Anita de Waard is VP of Research Collaborations at Elsevier. Her work focuses on working with academic and industry partners on projects pertaining to progressing models and frameworks for scholarly communication. Her efforts include working on a semantic model for research papers, co-founding the interdisciplinary member organization Force11, and supporting models for research data management in cross-stakeholder alliances such as the Research Data Alliance and the NIST Research Data Framework, and through a series of workshops on Scholarly Document Processing. Since 2024, she is a trustee of the Cambridge Crystallographic Network. Her current work focuses on developing collaborations to improve trust, reproducibility and research integrity in scholarly communications. Anita has a degree in low-temperature physics from Leiden and worked in Moscow before joining Elsevier as a physics publisher in 1988.

Panel III - AI at the Core of Disciplinary Foundations in the Humanities and Social Sciences

Vusumuzi Maphosa

National University of Science and Technology (NUST) Zimbabwe, ICTS Department Director.

Vusumuzi Maphosa holds a PhD in Information Systems and Technology and serves as the Director of Information and Communication Technology Services at the National University of Science and Technology (NUST).

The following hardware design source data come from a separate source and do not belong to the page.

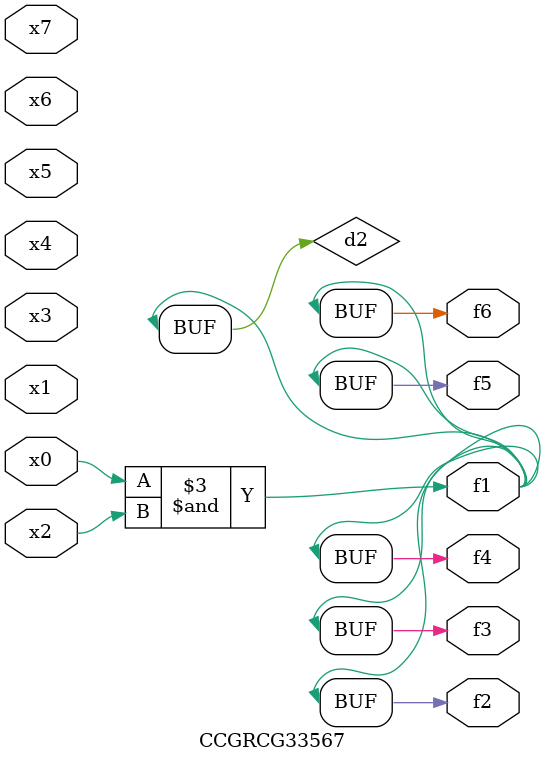
<source format=v>
module CCGRCG33567(
	input x0, x1, x2, x3, x4, x5, x6, x7,
	output f1, f2, f3, f4, f5, f6
);

	wire d1, d2;

	nor (d1, x3, x6);
	and (d2, x0, x2);
	assign f1 = d2;
	assign f2 = d2;
	assign f3 = d2;
	assign f4 = d2;
	assign f5 = d2;
	assign f6 = d2;
endmodule

</source>
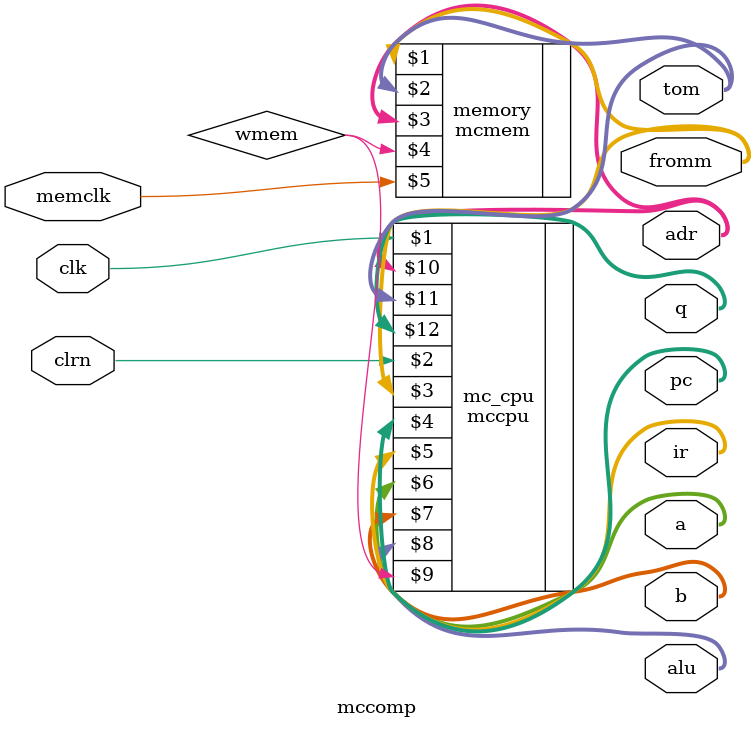
<source format=v>
/************************************************
  The Verilog HDL code example is from the book
  Computer Principles and Design in Verilog HDL
  by Yamin Li, published by A JOHN WILEY & SONS
************************************************/
module mccomp (clk,clrn,q,a,b,alu,adr,tom,fromm,pc,ir,memclk);
    input         clk, clrn;                      // clock and reset
    input         memclk;                         // memory clk for sync ram
    output [31:0] a;                              // alu input a
    output [31:0] b;                              // alu input b
    output [31:0] alu;                            // alu result
    output [31:0] adr;                            // memory address
    output [31:0] tom;                            // data to memory
    output [31:0] fromm;                          // data from memory
    output [31:0] pc;                             // program counter
    output [31:0] ir;                             // instruction register
    output  [2:0] q;                              // state
    wire          wmem;                           // memory write enable
    mccpu mc_cpu (clk,clrn,fromm,pc,ir,a,b,alu,wmem,adr,tom,q);    // cpu
    mcmem memory (fromm,tom,adr,wmem,memclk);                      // memory
endmodule

</source>
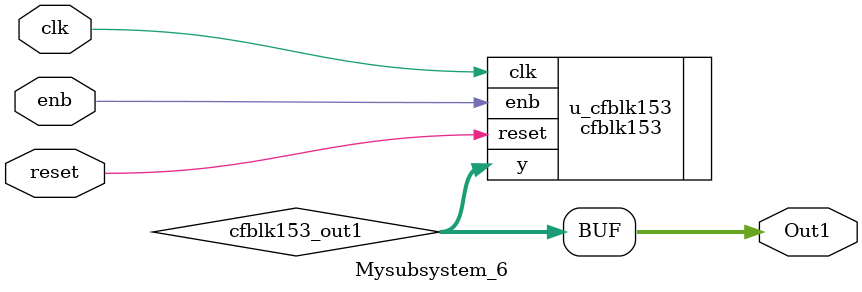
<source format=v>



`timescale 1 ns / 1 ns

module Mysubsystem_6
          (clk,
           reset,
           enb,
           Out1);


  input   clk;
  input   reset;
  input   enb;
  output  [7:0] Out1;  // uint8


  wire [7:0] cfblk153_out1;  // uint8


  cfblk153 u_cfblk153 (.clk(clk),
                       .reset(reset),
                       .enb(enb),
                       .y(cfblk153_out1)  // uint8
                       );

  assign Out1 = cfblk153_out1;

endmodule  // Mysubsystem_6


</source>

With over ten years of experience developing and managing information systems for learning institutions. He brings deep expertise in his roles as Vice-Chairperson of the IEEE AI in Education SHIELD Initiative, member of the IEEE Computer Society chapter, and Head of Infrastructure and Technology at the Internet Society of Zimbabwe. His research interests include artificial intelligence, ICT4D, educational technology, and information systems strategy. He also supervises postgraduate students.

Fatima Roumate

Founding President of the International Institute of Scientific Research, Member of Expert Group for the Recommendation on the Ethics of Artificial Intelligence UNESCO, Morocco

Fatima Roumate is a Full Professor of International Economic Law and Artificial Intelligence at the Faculty of Law, Economics, and Social Sciences – Agdal, Mohammed V University in Rabat, Morocco. She is also the Founding President of the International Institute of Scientific Research (IISR), established in Marrakech in 2010, and the Founder of the Global Network on Artificial Intelligence and International Society (GNAI&IS). She served as a Member of the UNESCO Ad Hoc Expert Group for the development of the Recommendation on the Ethics of Artificial Intelligence and as a Member of the Information Ethics Working Group under UNESCO’s Information for All Programme (IFAP) since 2020. She was also part of the Moroccan delegation in the intergovernmental negotiations on UNESCO’s Recommendation on the Ethics of Artificial Intelligence.

Anina Schwarzenbach

Senior Researcher, Institute of Penal Law and Criminology, University of Bern; GYA member.

Biography forthcoming.

Panel III Moderator

Rima-Maria Rahal

Institute of Cognition and Behavior at Vienna University of Economics and Business, and GYA-Member

Rima-Maria Rahal received PhD from Leiden University for her work on cognitive decision processes in social and moral dilemmas, which she completed at the Max Planck Institute for Research on Collective Goods in Bonn. After positions in Frankfurt, Tilburg, Bonn, and Heidelberg, she is now a researcher on tenure track at the Vienna University of Economics and Business and at the Max Planck Institute for the Study of Crime, Security and Law. She works on her Habilitation project on processes of normative decisions at Heidelberg University. She is active in Open Science, an alumna of the Fellowship Program Freies Wissen and a former member of the steering group of the German Reproducibility Network.